* EXERCISE *
From the records below, copy out each line that has the word "data".

-------- MATERIALS PROVIDED

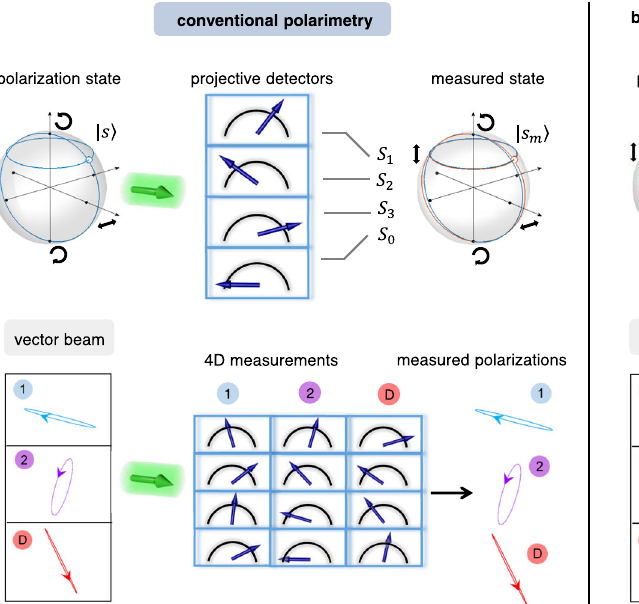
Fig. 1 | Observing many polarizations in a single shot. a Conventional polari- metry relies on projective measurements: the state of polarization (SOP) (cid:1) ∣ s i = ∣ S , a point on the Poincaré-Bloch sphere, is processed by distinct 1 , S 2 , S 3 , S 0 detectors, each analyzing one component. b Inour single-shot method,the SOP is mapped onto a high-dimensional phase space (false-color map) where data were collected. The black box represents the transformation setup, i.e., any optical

----------------
-------- MATERIALS PROVIDED

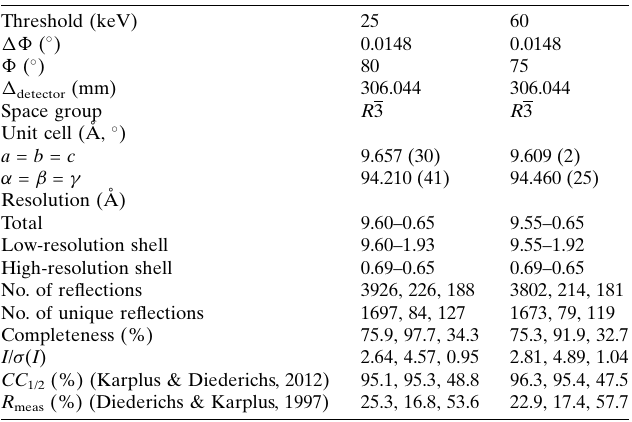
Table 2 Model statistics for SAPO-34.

----------------
-------- MATERIALS PROVIDED

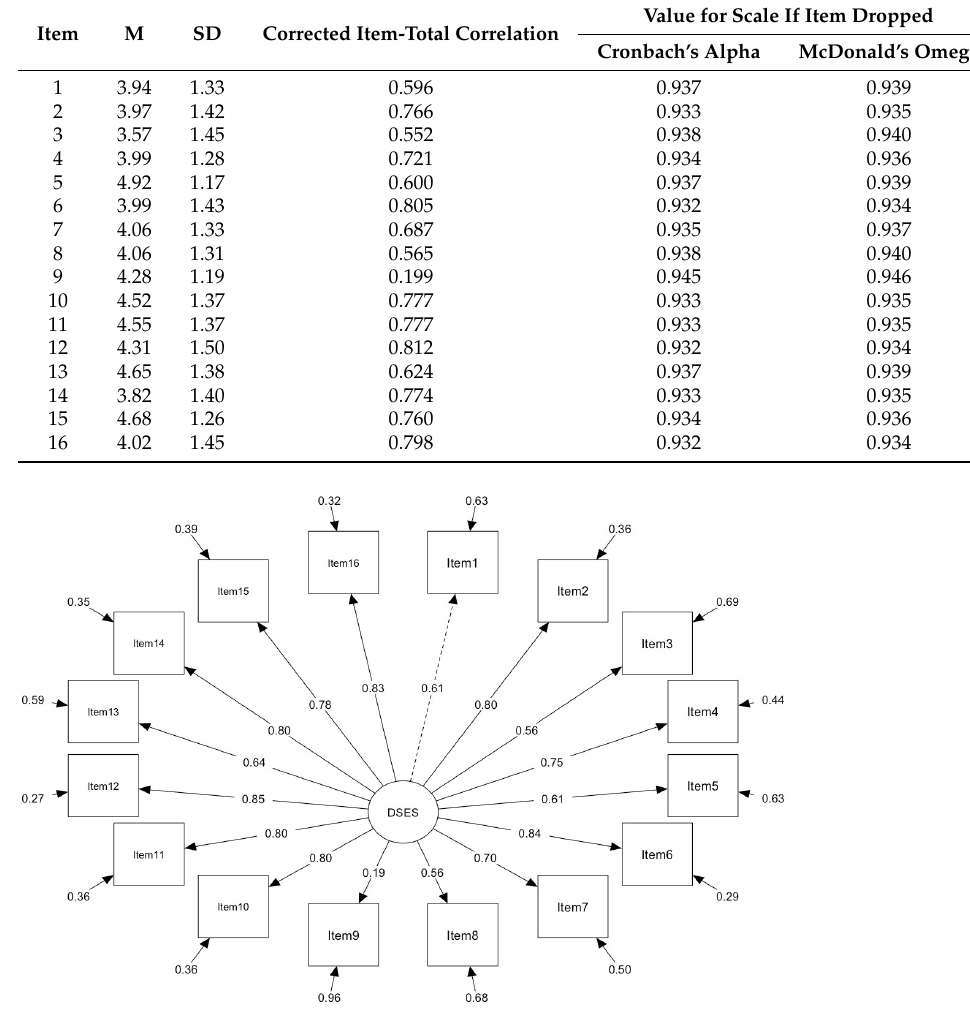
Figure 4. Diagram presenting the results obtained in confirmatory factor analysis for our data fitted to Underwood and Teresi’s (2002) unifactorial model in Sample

----------------

* FINISHED TASK *
Fig. 1 | Observing many polarizations in a single shot. a Conventional polari- metry relies on projective measurements: the state of polarization (SOP) (cid:1) ∣ s i = ∣ S , a point on the Poincaré-Bloch sphere, is processed by distinct 1 , S 2 , S 3 , S 0 detectors, each analyzing one component. b Inour single-shot method,the SOP is mapped onto a high-dimensional phase space (false-color map) where data were collected. The black box represents the transformation setup, i.e., any optical
Figure 4. Diagram presenting the results obtained in confirmatory factor analysis for our data fitted to Underwood and Teresi’s (2002) unifactorial model in Sample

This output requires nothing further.